The sheets that covered him lifted with his breathing.
“Of course. Naturally, Blay, you’re going to do it.” Jean said. The baby lay limp against her shoulder. “We are praying for you.”
“I can feel some in my foot that I couldn’t before. I am going to beat it.”
“You have our prayers,” Jean said again. She was blinking her eyes and looking out the window. She started to jig the baby.
“If there is anything you need. We live just 30 minutes from here,” Tom said.
“Thanks. Dad and Rita are here. You just missed them.”
“Here’s our number. Have them call if . . . .” Tom had a piece of paper with the telephone number on it in his shirt pocket behind the pens and mechanical pencil. He took it out and put it on the nightstand beside the vase of carnations and roses.
“What’s it like outside,” Blaine said.
“Oh, it’s beautiful,” Jean said. “It is such a grand day.”
Blaine’s eyes were on Tom. They looked hard and angry.
“There’s a low cloud cover over the mountains,” Tom said. The mountains aren’t like home, but . . . . I can’t explain how. Just not like them. Sage brush and scrub oak almost to the tree line, not like the dark pine and fir. The clouds are low and heavy like it’s going to snow or rain.”

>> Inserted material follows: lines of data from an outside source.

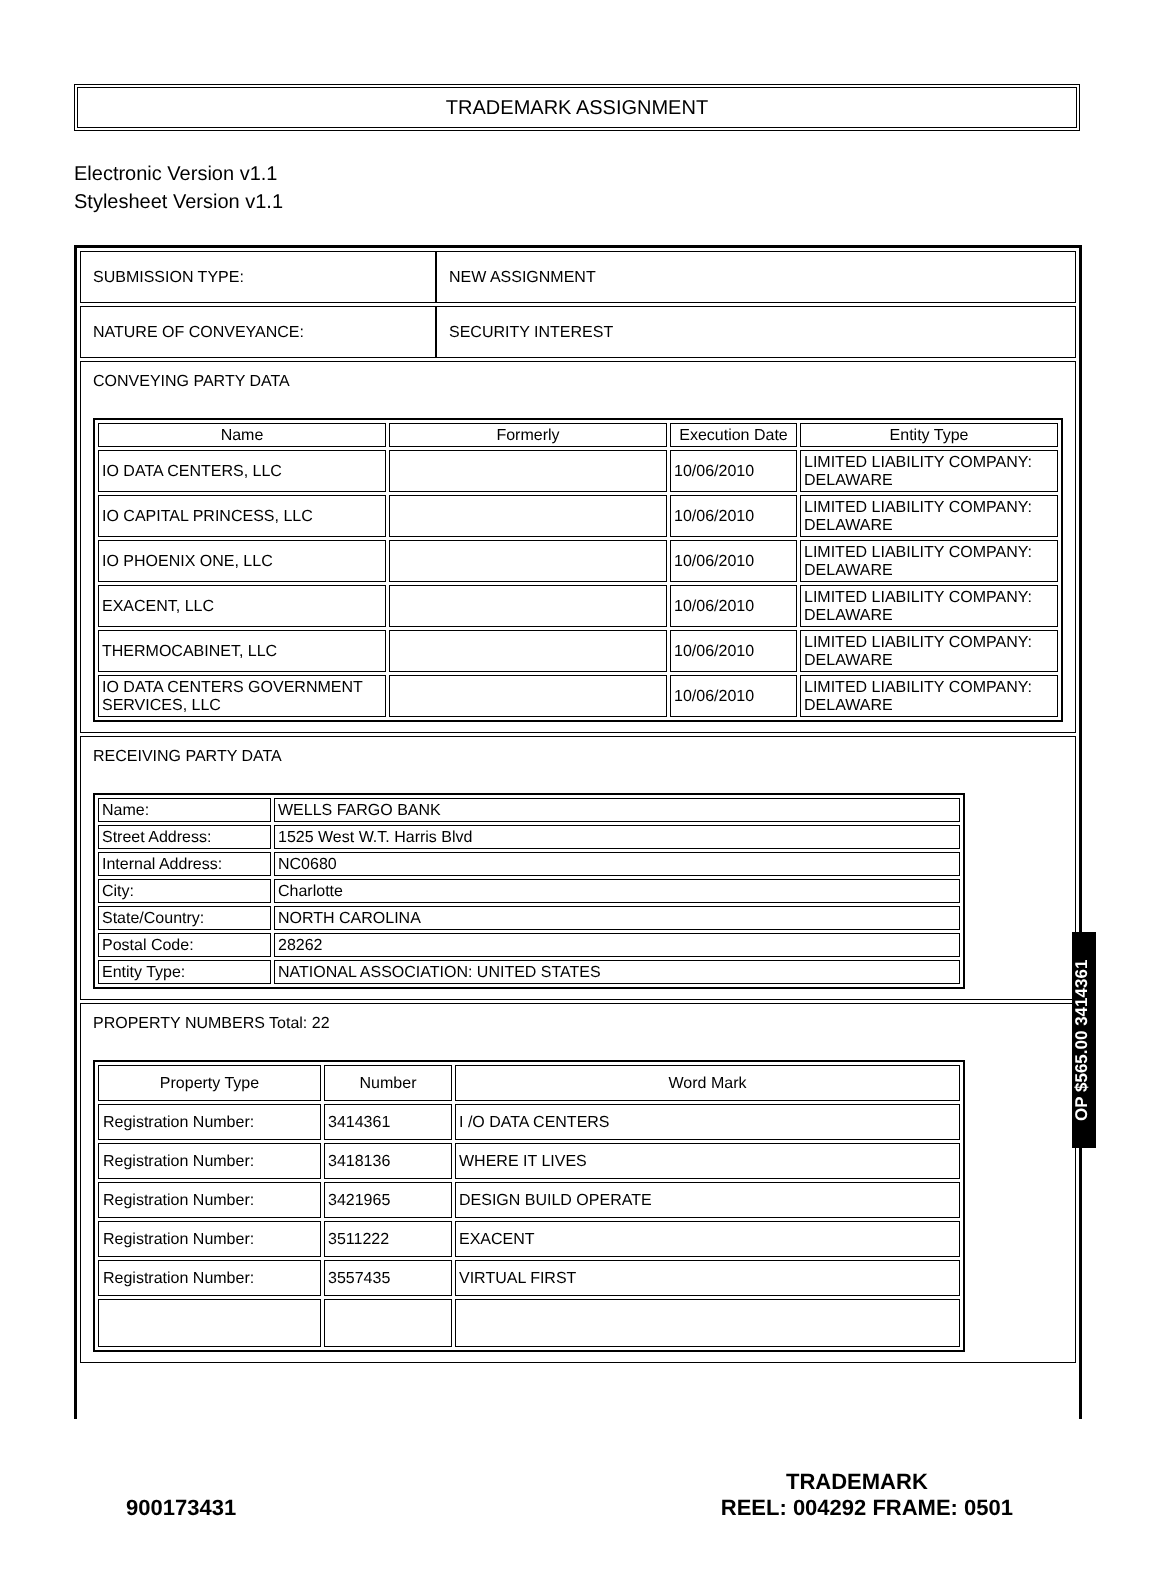TRADEMARK ASSIGNMENT
Electronic Version v1.1
Stylesheet Version v1.1
| SUBMISSION TYPE: | NEW ASSIGNMENT |
| NATURE OF CONVEYANCE: | SECURITY INTEREST |
CONVEYING PARTY DATA
| Name | Formerly | Execution Date | Entity Type |
| --- | --- | --- | --- |
| IO DATA CENTERS, LLC | | 10/06/2010 | LIMITED LIABILITY COMPANY: DELAWARE |
| IO CAPITAL PRINCESS, LLC | | 10/06/2010 | LIMITED LIABILITY COMPANY: DELAWARE |
| IO PHOENIX ONE, LLC | | 10/06/2010 | LIMITED LIABILITY COMPANY: DELAWARE |
| EXACENT, LLC | | 10/06/2010 | LIMITED LIABILITY COMPANY: DELAWARE |
| THERMOCABINET, LLC | | 10/06/2010 | LIMITED LIABILITY COMPANY: DELAWARE |
| IO DATA CENTERS GOVERNMENT SERVICES, LLC | | 10/06/2010 | LIMITED LIABILITY COMPANY: DELAWARE |
RECEIVING PARTY DATA
| Name: | WELLS FARGO BANK |
| Street Address: | 1525 West W.T. Harris Blvd |
| Internal Address: | NC0680 |
| City: | Charlotte |
| State/Country: | NORTH CAROLINA |
| Postal Code: | 28262 |
| Entity Type: | NATIONAL ASSOCIATION: UNITED STATES |
PROPERTY NUMBERS Total: 22
| Property Type | Number | Word Mark |
| --- | --- | --- |
| Registration Number: | 3414361 | I /O DATA CENTERS |
| Registration Number: | 3418136 | WHERE IT LIVES |
| Registration Number: | 3421965 | DESIGN BUILD OPERATE |
| Registration Number: | 3511222 | EXACENT |
| Registration Number: | 3557435 | VIRTUAL FIRST |
OP $565.00 3414361
TRADEMARK
900173431 REEL: 004292 FRAME: 0501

“There’s the lake,” Blaine said.
“You can’t see it from here, from this room. Maybe the city is in the way. I didn’t notice. It’s west. They say there’s a brine shrimp that lives in the water, how, I don’t know, but they live there so I’m told. . . .” Tom stopped because he was babbling.
“They eat algae.”
“There’s a sparrow in the tree outside,” Jean said. “The wind is ruffling his feathers.”
“I’ve driven past it on 80.” Tom said. It’s a big lake. And then there are the salt flats clear to Wendover.” He remembered is father saying that a crow would have to pack his lunch across country like that. He didn’t say that to Blaine. It seemed bleak.
“As good a place as any.” Blaine’s eyes had turned to the ceiling again.
“You’ll be back home before you know it,” Jean said. Her eyes were shining but she could not look at the boy lying in the bed. She was jiggling the baby on her shoulder, and pressing her tightly to her shoulder. The bird was blown from the branch and the wind shook it violently.
“I’m going to beat this. Already, I feel my foot.”
I hesitated to post this sketch today. But the word of the day, gridiron, is a term used to refer American Football. And today Sunday, February 3, 2019, two teams confront each other in the Super Bowl, the championship football game, in Atlanta, Georgia. And I enjoy watching football. I and follow it all season. Today I will watch the Super Bowl on TV with my mother and brothers.
I hesitated posting this sketch because it is somewhat a damper on the celebration around the Super Bowl. But though it is fiction, it has at its core an actual and terrible event.
American football is a violent “sport”. It is celebrated and aggrandized all out of proportion. I have watched it all my life (and played it with my brothers). I understand the game better than most women. I don’t understand why I like it.